Es sollte nichts kosten und schnell fertig sein:
Damit mußten die Architekten eine oft anstrengende Gratwanderung gehen. Die Zeitplanung wurde immer wieder durchkreuzt, da die billigen Arbeitskräfte oder Firmen oft kurzfristig einen besser bezahlten Auftrag hatten und den zugesagten Ausführungstermin absagten. Für “teure” Fremdfirmen war kein Geld da. Oft waren Arbeiten bereits angefangen und konnten nicht mehr an andere Firmen vergeben werden. Es mußte sehr viel improvisiert werden.

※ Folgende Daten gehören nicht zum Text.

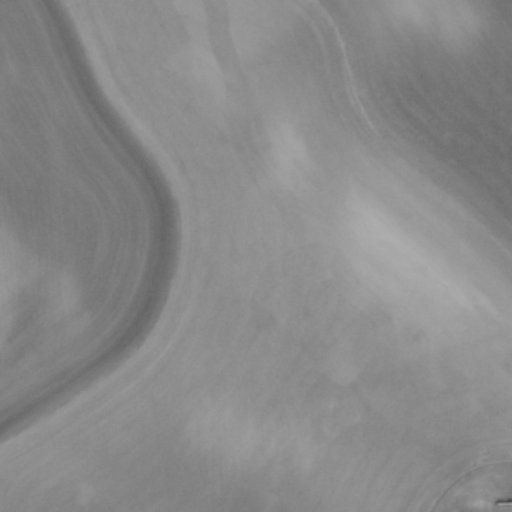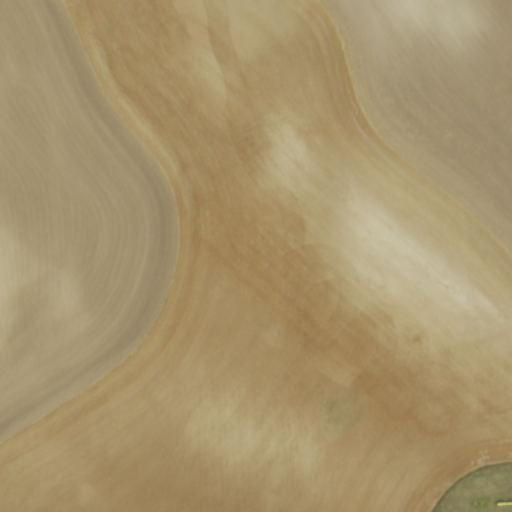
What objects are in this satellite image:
crop: (253, 253)
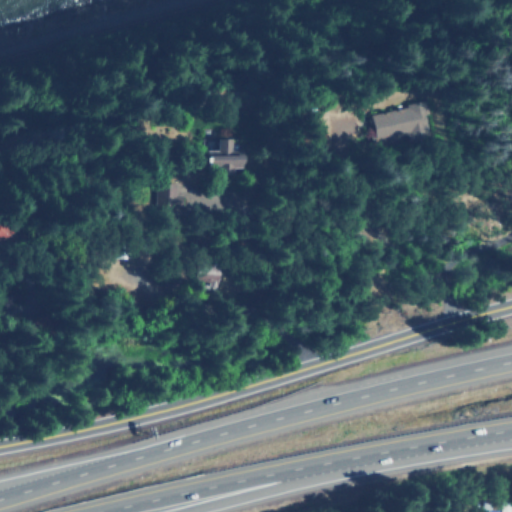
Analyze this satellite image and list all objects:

kreativ: Treppe aus Heizungsrohren
stabil & kostengünstig

Das Ergebnis …
… kann sich unseres Erachtens nach jedoch sehen lassen. Trotz der sehr begrenzten finanziellen Mittel haben wir es geschafft ein ökologisches Modellprojekt zu realisieren (die Umbaukosten lagen inklusive Baunebenkosten unter 1.250 DM pro Quadratmeter). Die Mietbelastung ist für Normalsterbliche tragbar: Die Miethöhe liegt für die Initiativen zwischen 1 und 5 € pro Quadratmeter, im Wohnbereich bei 10,30 DM (1998).

und neue Arbeitsplätze
Durch die Erweiterung und Neuansiedlung von Betrieben wurden bereits jetzt 30 neue Arbeitsplätze dauerhaft in demokratisch strukturierten Betrieben geschaffen, Tendenz steigend.